Activity - Where the line with "X018985Y010940D01*" appears below, start writing out lines exactly, and finish with the line with "X014987Y022680D03*", which is included; write out nothing else.

--

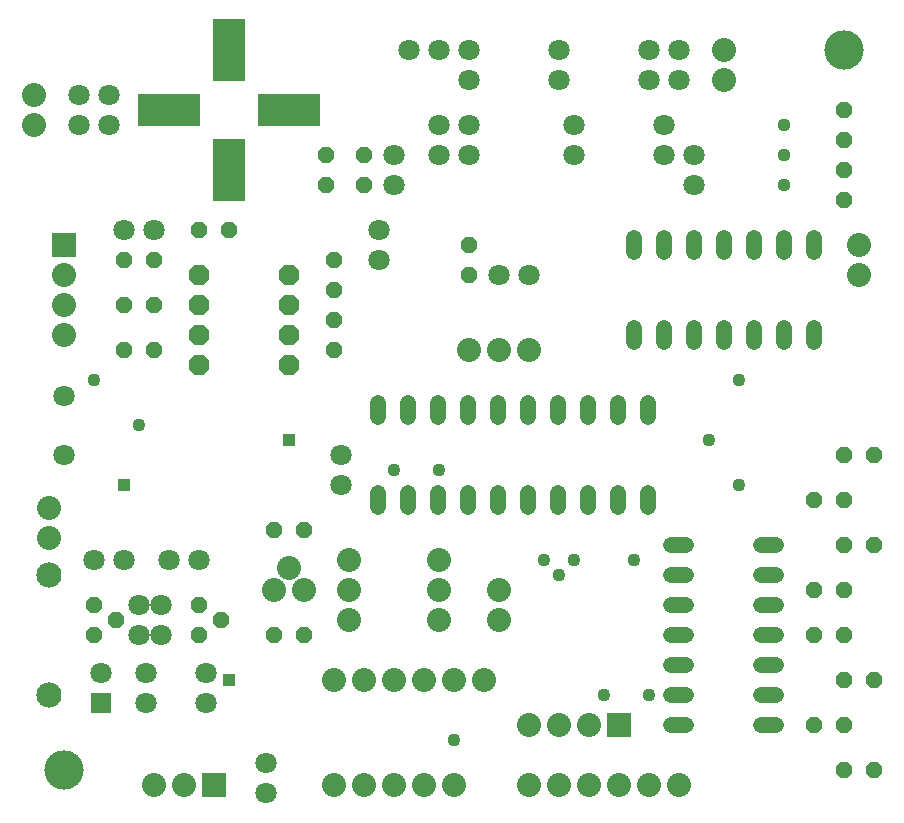
<source format=gbs>
G75*
G70*
%OFA0B0*%
%FSLAX24Y24*%
%IPPOS*%
%LPD*%
%AMOC8*
5,1,8,0,0,1.08239X$1,22.5*
%
%ADD10C,0.1310*%
%ADD11C,0.0540*%
%ADD12C,0.0710*%
%ADD13OC8,0.0540*%
%ADD14C,0.0800*%
%ADD15R,0.0800X0.0800*%
%ADD16C,0.0840*%
%ADD17C,0.0440*%
%ADD18OC8,0.0690*%
%ADD19R,0.0710X0.0710*%
%ADD20R,0.2060X0.1060*%
%ADD21R,0.1060X0.2060*%
%ADD22C,0.0436*%
%ADD23R,0.0436X0.0436*%
D10*
X002487Y002180D03*
X028487Y026180D03*
D11*
X027487Y019920D02*
X027487Y019440D01*
X026487Y019440D02*
X026487Y019920D01*
X025487Y019920D02*
X025487Y019440D01*
X024487Y019440D02*
X024487Y019920D01*
X023487Y019920D02*
X023487Y019440D01*
X022487Y019440D02*
X022487Y019920D01*
X021487Y019920D02*
X021487Y019440D01*
X021487Y016920D02*
X021487Y016440D01*
X022487Y016440D02*
X022487Y016920D01*
X023487Y016920D02*
X023487Y016440D01*
X024487Y016440D02*
X024487Y016920D01*
X025487Y016920D02*
X025487Y016440D01*
X026487Y016440D02*
X026487Y016920D01*
X027487Y016920D02*
X027487Y016440D01*
X021985Y014420D02*
X021985Y013940D01*
X020985Y013940D02*
X020985Y014420D01*
X019985Y014420D02*
X019985Y013940D01*
X018985Y013940D02*
X018985Y014420D01*
X017985Y014420D02*
X017985Y013940D01*
X016985Y013940D02*
X016985Y014420D01*
X015985Y014420D02*
X015985Y013940D01*
X014985Y013940D02*
X014985Y014420D01*
X013985Y014420D02*
X013985Y013940D01*
X012985Y013940D02*
X012985Y014420D01*
X012985Y011420D02*
X012985Y010940D01*
X013985Y010940D02*
X013985Y011420D01*
X014985Y011420D02*
X014985Y010940D01*
X015985Y010940D02*
X015985Y011420D01*
X016985Y011420D02*
X016985Y010940D01*
X017985Y010940D02*
X017985Y011420D01*
X018985Y011420D02*
X018985Y010940D01*
X019985Y010940D02*
X019985Y011420D01*
X020985Y011420D02*
X020985Y010940D01*
X021985Y010940D02*
X021985Y011420D01*
X022747Y009680D02*
X023227Y009680D01*
X023227Y008680D02*
X022747Y008680D01*
X022747Y007680D02*
X023227Y007680D01*
X023227Y006680D02*
X022747Y006680D01*
X022747Y005680D02*
X023227Y005680D01*
X023227Y004680D02*
X022747Y004680D01*
X022747Y003680D02*
X023227Y003680D01*
X025747Y003680D02*
X026227Y003680D01*
X026227Y004680D02*
X025747Y004680D01*
X025747Y005680D02*
X026227Y005680D01*
X026227Y006680D02*
X025747Y006680D01*
X025747Y007680D02*
X026227Y007680D01*
X026227Y008680D02*
X025747Y008680D01*
X025747Y009680D02*
X026227Y009680D01*
D12*
X017987Y018680D03*
X016987Y018680D03*
X013487Y021680D03*
X013487Y022680D03*
X014987Y022680D03*
X014987Y023680D03*
X015987Y023680D03*
X015987Y022680D03*
X015987Y025180D03*
X015987Y026180D03*
X014987Y026180D03*
X013987Y026180D03*
X018987Y026180D03*
X018987Y025180D03*
X019487Y023680D03*
X019487Y022680D03*
X021987Y025180D03*
X022987Y025180D03*
X022987Y026180D03*
X021987Y026180D03*
X022487Y023680D03*
X022487Y022680D03*
X023487Y022680D03*
X023487Y021680D03*
X012987Y020180D03*
X012987Y019180D03*
X011737Y012680D03*
X011737Y011680D03*
X006987Y009180D03*
X005987Y009180D03*
X004487Y009180D03*
X003487Y009180D03*
X004987Y007680D03*
X005737Y007680D03*
X005737Y006680D03*
X004987Y006680D03*
X005237Y005430D03*
X005237Y004430D03*
X003737Y005430D03*
X007237Y005430D03*
X007237Y004430D03*
X009237Y002430D03*
X009237Y001430D03*
X002487Y012696D03*
X002487Y014664D03*
X004487Y020180D03*
X005487Y020180D03*
X003987Y023680D03*
X003987Y024680D03*
X002987Y024680D03*
X002987Y023680D03*
D13*
X006987Y020180D03*
X007987Y020180D03*
X005487Y019180D03*
X004487Y019180D03*
X004487Y017680D03*
X005487Y017680D03*
X005487Y016180D03*
X004487Y016180D03*
X009487Y010180D03*
X010487Y010180D03*
X007737Y007180D03*
X006987Y006680D03*
X006987Y007680D03*
X009487Y006680D03*
X010487Y006680D03*
X004237Y007180D03*
X003487Y006680D03*
X003487Y007680D03*
X011487Y016180D03*
X011487Y017180D03*
X011487Y018180D03*
X011487Y019180D03*
X011237Y021680D03*
X011237Y022680D03*
X012487Y022680D03*
X012487Y021680D03*
X015987Y019680D03*
X015987Y018680D03*
X027487Y011180D03*
X028487Y011180D03*
X028487Y012680D03*
X029487Y012680D03*
X029487Y009680D03*
X028487Y009680D03*
X028487Y008180D03*
X027487Y008180D03*
X027487Y006680D03*
X028487Y006680D03*
X028487Y005180D03*
X029487Y005180D03*
X028487Y003680D03*
X027487Y003680D03*
X028487Y002180D03*
X029487Y002180D03*
X028487Y021180D03*
X028487Y022180D03*
X028487Y023180D03*
X028487Y024180D03*
D14*
X024487Y025180D03*
X024487Y026180D03*
X028987Y019680D03*
X028987Y018680D03*
X017987Y016180D03*
X016987Y016180D03*
X015987Y016180D03*
X014987Y009180D03*
X014987Y008180D03*
X014987Y007180D03*
X016987Y007180D03*
X016987Y008180D03*
X016487Y005180D03*
X015487Y005180D03*
X014487Y005180D03*
X013487Y005180D03*
X012487Y005180D03*
X011487Y005180D03*
X011987Y007180D03*
X011987Y008180D03*
X011987Y009180D03*
X010487Y008180D03*
X009987Y008930D03*
X009487Y008180D03*
X011487Y001680D03*
X012487Y001680D03*
X013487Y001680D03*
X014487Y001680D03*
X015487Y001680D03*
X017987Y001680D03*
X018987Y001680D03*
X019987Y001680D03*
X020987Y001680D03*
X021987Y001680D03*
X022987Y001680D03*
X019987Y003680D03*
X018987Y003680D03*
X017987Y003680D03*
X006487Y001680D03*
X005487Y001680D03*
X001987Y009930D03*
X001987Y010930D03*
X002487Y016680D03*
X002487Y017680D03*
X002487Y018680D03*
X001487Y023680D03*
X001487Y024680D03*
D15*
X002487Y019680D03*
X020987Y003680D03*
X007487Y001680D03*
D16*
X001987Y004680D03*
X001987Y008680D03*
D17*
X026487Y021680D03*
X026487Y022680D03*
X026487Y023680D03*
D18*
X009987Y018680D03*
X009987Y017680D03*
X009987Y016680D03*
X009987Y015680D03*
X006987Y015680D03*
X006987Y016680D03*
X006987Y017680D03*
X006987Y018680D03*
D19*
X003737Y004430D03*
D20*
X005987Y024180D03*
X009987Y024180D03*
D21*
X007987Y022180D03*
X007987Y026180D03*
D22*
X007987Y026180D03*
X007987Y025680D03*
X007987Y026680D03*
X007987Y022680D03*
X007987Y022180D03*
X007987Y021680D03*
X003487Y015180D03*
X004987Y013680D03*
X013487Y012180D03*
X014987Y012180D03*
X018487Y009180D03*
X018987Y008680D03*
X019487Y009180D03*
X021487Y009180D03*
X024987Y011680D03*
X023987Y013180D03*
X024987Y015180D03*
X021987Y004680D03*
X020487Y004680D03*
X015487Y003180D03*
D23*
X007987Y005180D03*
X004487Y011680D03*
X009987Y013180D03*
M02*

</source>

--

Task answer -
X018985Y010940D01*
X019985Y010940D02*
X019985Y011420D01*
X020985Y011420D02*
X020985Y010940D01*
X021985Y010940D02*
X021985Y011420D01*
X022747Y009680D02*
X023227Y009680D01*
X023227Y008680D02*
X022747Y008680D01*
X022747Y007680D02*
X023227Y007680D01*
X023227Y006680D02*
X022747Y006680D01*
X022747Y005680D02*
X023227Y005680D01*
X023227Y004680D02*
X022747Y004680D01*
X022747Y003680D02*
X023227Y003680D01*
X025747Y003680D02*
X026227Y003680D01*
X026227Y004680D02*
X025747Y004680D01*
X025747Y005680D02*
X026227Y005680D01*
X026227Y006680D02*
X025747Y006680D01*
X025747Y007680D02*
X026227Y007680D01*
X026227Y008680D02*
X025747Y008680D01*
X025747Y009680D02*
X026227Y009680D01*
D12*
X017987Y018680D03*
X016987Y018680D03*
X013487Y021680D03*
X013487Y022680D03*
X014987Y022680D03*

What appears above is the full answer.